**Work to complete:** Reproduce the material below word for word, starting at its first line and ending with the line that contains "Count the number of values greater than 8.".

**The data:**
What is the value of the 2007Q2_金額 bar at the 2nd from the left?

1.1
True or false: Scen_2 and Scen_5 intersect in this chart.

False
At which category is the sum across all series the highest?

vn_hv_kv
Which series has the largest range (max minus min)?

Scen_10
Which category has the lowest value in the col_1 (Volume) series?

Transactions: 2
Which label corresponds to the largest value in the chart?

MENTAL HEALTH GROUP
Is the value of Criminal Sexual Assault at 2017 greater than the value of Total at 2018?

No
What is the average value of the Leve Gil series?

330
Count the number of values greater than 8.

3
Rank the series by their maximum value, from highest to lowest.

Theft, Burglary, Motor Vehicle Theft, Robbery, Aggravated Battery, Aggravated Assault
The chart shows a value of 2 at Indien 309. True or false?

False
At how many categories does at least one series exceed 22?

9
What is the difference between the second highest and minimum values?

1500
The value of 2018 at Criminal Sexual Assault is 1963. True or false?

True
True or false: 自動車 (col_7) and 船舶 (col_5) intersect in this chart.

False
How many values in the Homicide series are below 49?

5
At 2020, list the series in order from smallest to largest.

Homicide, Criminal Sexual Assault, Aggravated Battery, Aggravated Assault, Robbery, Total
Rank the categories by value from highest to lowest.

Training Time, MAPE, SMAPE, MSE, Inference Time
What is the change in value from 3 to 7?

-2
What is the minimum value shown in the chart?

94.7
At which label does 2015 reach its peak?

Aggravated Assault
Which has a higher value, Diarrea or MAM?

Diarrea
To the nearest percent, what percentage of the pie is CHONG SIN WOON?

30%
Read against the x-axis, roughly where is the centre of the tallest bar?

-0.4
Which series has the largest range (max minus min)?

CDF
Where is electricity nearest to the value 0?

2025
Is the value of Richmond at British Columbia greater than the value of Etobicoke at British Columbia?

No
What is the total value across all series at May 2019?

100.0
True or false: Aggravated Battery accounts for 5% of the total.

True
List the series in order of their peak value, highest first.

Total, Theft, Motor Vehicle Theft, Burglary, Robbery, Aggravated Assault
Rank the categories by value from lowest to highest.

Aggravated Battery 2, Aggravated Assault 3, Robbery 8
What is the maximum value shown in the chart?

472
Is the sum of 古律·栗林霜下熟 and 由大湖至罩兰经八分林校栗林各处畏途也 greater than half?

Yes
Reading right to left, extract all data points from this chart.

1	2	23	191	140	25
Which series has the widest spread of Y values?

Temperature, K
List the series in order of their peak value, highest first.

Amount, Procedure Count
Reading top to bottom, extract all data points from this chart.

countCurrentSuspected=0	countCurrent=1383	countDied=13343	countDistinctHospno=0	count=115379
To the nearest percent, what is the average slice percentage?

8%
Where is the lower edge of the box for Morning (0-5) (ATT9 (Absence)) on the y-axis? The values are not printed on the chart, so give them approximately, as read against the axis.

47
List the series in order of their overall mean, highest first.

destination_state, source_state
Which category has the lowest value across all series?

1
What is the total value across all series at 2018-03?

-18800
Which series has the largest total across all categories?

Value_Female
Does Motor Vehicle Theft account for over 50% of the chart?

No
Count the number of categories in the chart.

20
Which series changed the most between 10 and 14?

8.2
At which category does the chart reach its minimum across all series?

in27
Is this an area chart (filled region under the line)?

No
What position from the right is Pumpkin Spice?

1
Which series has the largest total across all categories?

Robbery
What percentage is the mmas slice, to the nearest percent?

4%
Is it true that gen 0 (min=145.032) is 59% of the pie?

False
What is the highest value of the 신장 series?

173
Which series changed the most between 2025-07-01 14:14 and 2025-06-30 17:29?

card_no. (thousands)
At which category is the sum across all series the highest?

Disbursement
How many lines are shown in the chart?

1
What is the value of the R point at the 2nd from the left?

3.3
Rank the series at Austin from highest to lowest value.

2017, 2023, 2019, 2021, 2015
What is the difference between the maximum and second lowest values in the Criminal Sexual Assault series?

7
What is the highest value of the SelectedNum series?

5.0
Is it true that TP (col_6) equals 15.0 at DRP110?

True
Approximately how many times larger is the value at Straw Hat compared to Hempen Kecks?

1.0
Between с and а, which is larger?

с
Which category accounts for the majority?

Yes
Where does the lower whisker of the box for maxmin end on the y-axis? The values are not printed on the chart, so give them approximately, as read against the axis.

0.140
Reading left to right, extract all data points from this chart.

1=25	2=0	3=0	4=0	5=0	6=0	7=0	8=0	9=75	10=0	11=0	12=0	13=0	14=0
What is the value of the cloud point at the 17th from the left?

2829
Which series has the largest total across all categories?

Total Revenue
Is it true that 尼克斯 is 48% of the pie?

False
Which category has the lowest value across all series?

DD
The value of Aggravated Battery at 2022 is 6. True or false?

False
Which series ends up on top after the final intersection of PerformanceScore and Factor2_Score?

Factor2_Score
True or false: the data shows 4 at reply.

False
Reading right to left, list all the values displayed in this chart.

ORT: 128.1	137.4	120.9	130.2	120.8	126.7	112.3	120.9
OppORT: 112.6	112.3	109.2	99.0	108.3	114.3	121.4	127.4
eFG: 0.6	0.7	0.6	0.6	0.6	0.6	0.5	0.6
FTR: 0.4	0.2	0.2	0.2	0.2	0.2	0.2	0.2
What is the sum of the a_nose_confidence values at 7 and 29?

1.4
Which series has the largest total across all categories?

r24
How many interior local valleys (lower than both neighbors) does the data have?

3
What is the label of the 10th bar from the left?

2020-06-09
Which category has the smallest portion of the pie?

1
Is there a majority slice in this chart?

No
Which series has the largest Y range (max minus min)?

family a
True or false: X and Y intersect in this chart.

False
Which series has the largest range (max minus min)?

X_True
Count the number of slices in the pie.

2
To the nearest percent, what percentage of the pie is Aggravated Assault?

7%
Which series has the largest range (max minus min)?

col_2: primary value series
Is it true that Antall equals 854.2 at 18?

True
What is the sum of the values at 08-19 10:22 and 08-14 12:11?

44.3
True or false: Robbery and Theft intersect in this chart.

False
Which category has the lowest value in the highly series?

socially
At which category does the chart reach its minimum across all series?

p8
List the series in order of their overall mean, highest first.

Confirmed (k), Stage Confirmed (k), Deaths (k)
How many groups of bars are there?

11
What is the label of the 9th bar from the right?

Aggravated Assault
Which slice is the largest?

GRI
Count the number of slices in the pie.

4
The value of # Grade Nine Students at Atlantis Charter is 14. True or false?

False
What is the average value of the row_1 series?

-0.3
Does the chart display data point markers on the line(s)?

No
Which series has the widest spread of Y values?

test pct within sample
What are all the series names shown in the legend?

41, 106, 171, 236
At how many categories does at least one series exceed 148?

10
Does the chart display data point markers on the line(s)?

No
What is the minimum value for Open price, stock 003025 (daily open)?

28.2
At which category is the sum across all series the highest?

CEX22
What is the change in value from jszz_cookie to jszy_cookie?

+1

**Result of the task:**
What is the value of the 2007Q2_金額 bar at the 2nd from the left?

1.1
True or false: Scen_2 and Scen_5 intersect in this chart.

False
At which category is the sum across all series the highest?

vn_hv_kv
Which series has the largest range (max minus min)?

Scen_10
Which category has the lowest value in the col_1 (Volume) series?

Transactions: 2
Which label corresponds to the largest value in the chart?

MENTAL HEALTH GROUP
Is the value of Criminal Sexual Assault at 2017 greater than the value of Total at 2018?

No
What is the average value of the Leve Gil series?

330
Count the number of values greater than 8.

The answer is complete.